Pierre, have you tried next year’s car in the simulator? How does it feel compared to the current one? We also learnt that F1 might get rid of DRS if the new regulations will work as expected. Do you see it as a positive?

We are still waiting for a bit more data to prepare our simulator for next year’s regulations. Concerning the DRS – I think it depends on how we can improve racing next year. Right now, the high amount of downforce creates the problem, and as a consequence, we lose so much of that when following another car. In my opinion, DRS is pretty much needed at the moment because racing would be too dull without it. If we can achieve what F1 is expecting from the new regulations, then I’d welcome the idea of getting rid of DRS – why not.

We can see that you have a pretty good relationship with your teammate Yuki. Is it just a normal one, or is it better than you had earlier with your previous teammates?

I think our relationship is pretty good because of our personalities, making our relationship more entertaining. At the end of the day, it’s still our workplace, and we are both professionals. People come here with a different approach, but Yuki has a great and funny personality, making it easy and suitable to work together. I must say that I like spending time with him and we get on well. [smiles]

You had some FIFA battles earlier with Max Verstappen. Are you having the same with Yuki as well?

Unfortunately, we don’t have a PlayStation now, and I don’t think we’d have enough time for that this year as we have a hectic and intense schedule. As you mentioned, I like playing video games, so I’m sure we’ll have some fun with Yuki shortly.

We are getting to the point of the season where many people start talking about the driver market. Helmut Marko said you’ve never been in such good shape, and you were linked to some other teams as well. How do you see your future developing?

For me, it’s pretty straightforward. I only have one thing in my mind, which is performing at my best every weekend. Concerning my future – I have a contract with Red Bull, and it’s up to them to decide whether they want to stick with me. We’ve already had some discussions, but it’s still an ongoing process, and we’ll see what happens. However, I’m confident that we’ll get the answers in a couple of weeks from here. [smiles]

After your victory last year, you said that you absolutely love your team. Could you tell us what the main differences between Red Bull and Alpha Tauri are?

Concerning my future – I’m confident that we’ll get the answers in a couple of weeks from here.

Basically, I’m working with these guys at Alpha Tauri for a long time now, and I got to know them pretty well. Meanwhile, I only had a short outing at Red Bull, so I couldn’t really integrate into the team. Of course, both teams have their way – but I don’t think there is a good or bad way. At the moment I’m delighted where I am because we can work well together. There is a good understating between us, and I think the result also reflects that.

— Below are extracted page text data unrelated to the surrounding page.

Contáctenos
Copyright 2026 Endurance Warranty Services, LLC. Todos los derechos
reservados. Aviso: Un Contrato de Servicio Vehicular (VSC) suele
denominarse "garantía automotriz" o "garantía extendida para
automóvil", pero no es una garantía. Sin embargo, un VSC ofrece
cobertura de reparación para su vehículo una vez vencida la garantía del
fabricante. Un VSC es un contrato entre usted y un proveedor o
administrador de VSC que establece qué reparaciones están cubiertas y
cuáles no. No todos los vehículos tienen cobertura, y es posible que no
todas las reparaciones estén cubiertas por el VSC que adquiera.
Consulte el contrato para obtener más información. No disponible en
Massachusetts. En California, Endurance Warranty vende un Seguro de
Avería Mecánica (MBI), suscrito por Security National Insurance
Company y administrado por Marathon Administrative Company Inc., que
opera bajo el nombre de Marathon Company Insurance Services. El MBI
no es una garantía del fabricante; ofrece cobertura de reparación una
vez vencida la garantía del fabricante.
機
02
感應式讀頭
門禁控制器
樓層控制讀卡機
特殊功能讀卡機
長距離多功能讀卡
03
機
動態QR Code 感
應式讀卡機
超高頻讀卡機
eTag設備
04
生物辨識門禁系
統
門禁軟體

Who was your hero when you were a little child, growing up and watching F1 on TV?

I grew up watching Michael Schumacher winning pretty much all the races with Ferrari. Then, a couple of years later, Lewis came into the sport, and I liked his approach. He was swift straight away, which is impressive. Obviously, I admired Ayrton Senna as well – however, I’ve never had the chance to watch him racing live.

We can see on social media that you like many different types of sports activities. If you had to pick one favourite, what would it be and why?

When I retire from F1, I’d like to become a football player – on an amateur level, of course, so that I won’t be on the target list of PSG. [laughs] When I was a child, I always played football in my spare time, and it was my second dream to become a footballer.

Pierre, France played a draw against Hungary here in Budapest during the EURO 2020. I remember that even the French fans had a standing ovation for the Hungarian team. How did you see the performance of Hungary there?

I was impressed with the performance of Hungary! I think they played well. Hungary has a strong team with many talented players. I wish France could’ve won that game, but to be honest, Hungary played exceptionally well against us, and they even had the chance for the victory. It was an intense and delightful game in my opinion.